You know that old (line) that we borrow from (the) plane instructions we hear read by flight attendants–… apply your own oxygen mask first before you apply your child’s, right? Well, you are your child’s religious educator and oxygen mask. Not our (religious exploration) curricula. Not our volunteer teachers. Not (the) minister. You. That’s a big responsibility, and (maybe) you don’t feel up to the task because (few) of us do.
But if we aren’t getting our spiritual needs met–our religious yearnings satiated; our deepest cries in the night soothed; our need to serve and be served; our God-sized hole occasionally filled, emptied and then filled up again– then we are never going to be up to the task of helping our children do the same.”
She says, “Don’t go to church for your children; go to church for you. You deserve it. Your children deserve it. And this brutal and beautiful world needs you to.”
That last line is worth repeating, “This brutal and beautiful world needs you to.” How important is this congregation, not just to those of us who gather here each Sunday, but also to others in our town, in our state. I think we offer a vital service just by continuing to exist and to thrive. We offer hope to the young person wondering if their life is worth living because they are gay, to the man just released from prison expecting to be shunned by everyone he meets, to the recovering alcoholic, to the person who is homeless,to the eccentric thinker who everyone else thinks is just crazy, to the members of conservative religions who worry that their questions are somehow sinful, and to all the people who are suffering in so many ways from a culture that is far from accepting of differences and difficulties. Even if they never find their way here, even if they never sit in this room with us, if they know about us, we have given them some hope. We have made a difference. We have offered an alternative, a radical alternative, a community based on love.
So if you have been thinking this morning about the reasons you come here, I assume you have thought of more than a few.

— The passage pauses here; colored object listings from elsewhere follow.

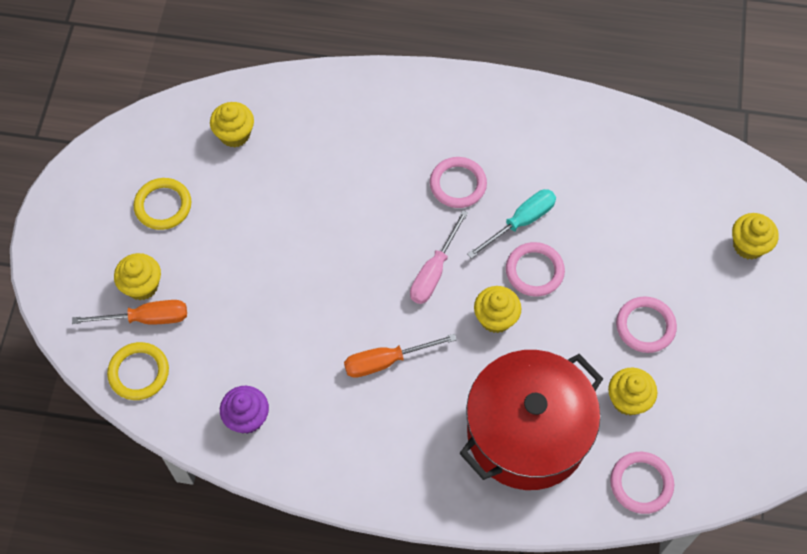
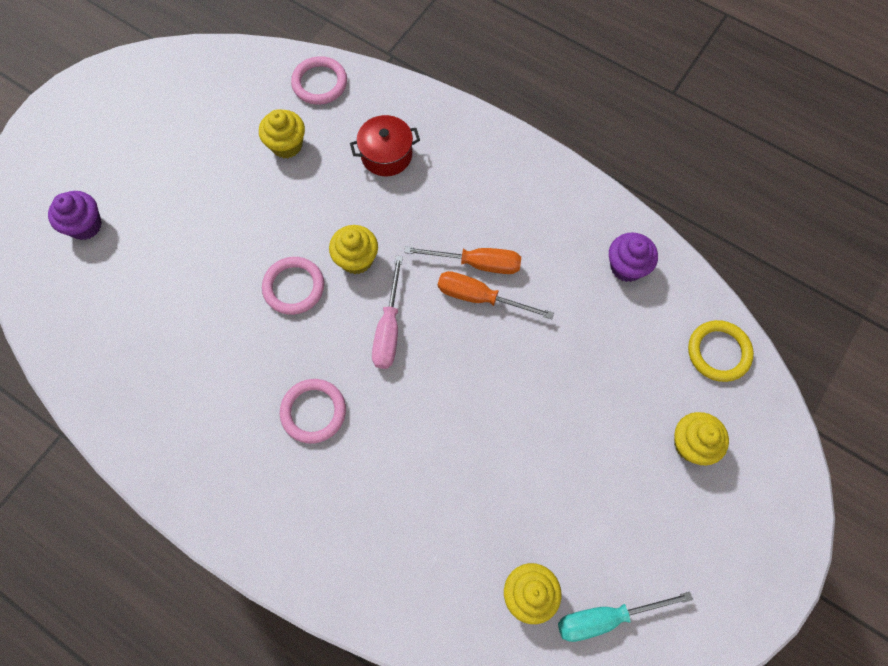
camera: 155 degrees left, 5 degrees up
(146, 318) = (696, 405): orange screwdriver -> orange screwdriver (480, 297)
(163, 205) = (642, 533): yellow ring -> none
(434, 271) = (389, 328): pink screwdriver -> pink screwdriver turned 135 degrees clockwise
(521, 222) = (276, 341): turquoise screwdriver -> turquoise screwdriver (606, 617)
(527, 432) = (386, 155): red pot -> red pot, size x0.46
(645, 326) = (229, 196): pink ring -> none
(748, 245) = (85, 225): yellow cupcake -> purple cupcake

I have another question for you. How much would it cost if you went other places to get what you find here at this church? How much more would you be spending on tuition, on therapy, on concert and movie tickets, or on drinks in a bar, if you did not come to church? What about the things that are truly priceless? How could you possibly meet anywhere else the diverse and wonderful people we have here in this religious community? Where else would you be welcomed with such open and loving arms no matter who you are and how you are feeling? Where else are tears and laughter both not only acceptable, but treated as precious?
One last joke so we can end on a lighter note
“If you don’t know what eschatology means, it’s not the end of the world.”

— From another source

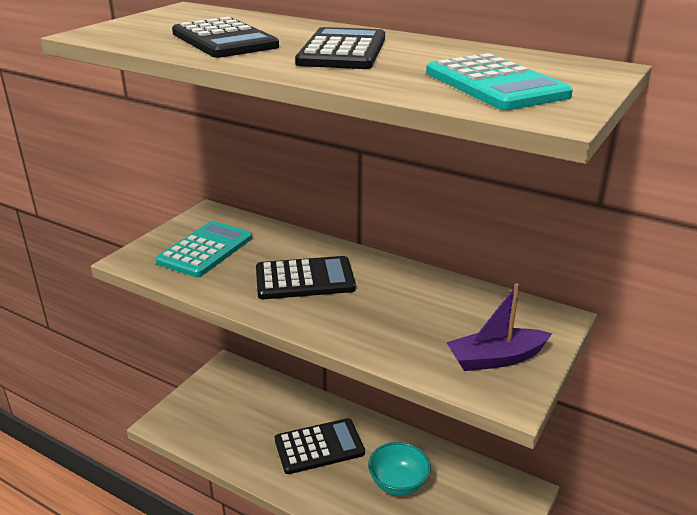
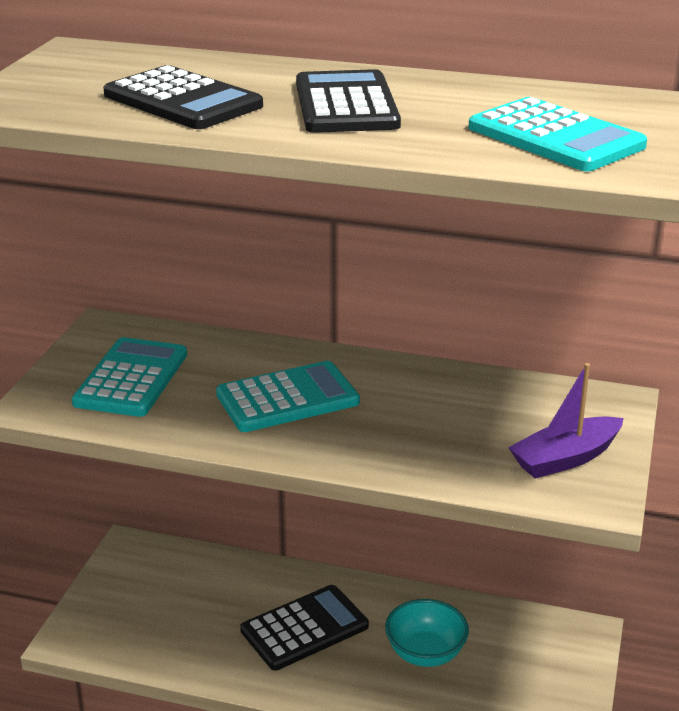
camera: 15 degrees left, 0 degrees up
(304, 279) = (287, 398): black calculator -> turquoise calculator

Hilarious right? OK, for those of you who don’t get that joke, eschatology is the theological stance of a particular religion on the end of the world. It isn’t something most Unitarian Universalists worry about much. We definitely don’t take the book of revelation literally. We may worry about environmental disasters or wars ending life on this planet, but our various views of God and the divine do not include the idea that God will destroy the world at some future date.
No, our theology is about life, about continual new beginnings, second, third and fourth chances. It is a life saving, life enhancing theology. We stand on the side of love, and that is why we are here. Amen and Namaste.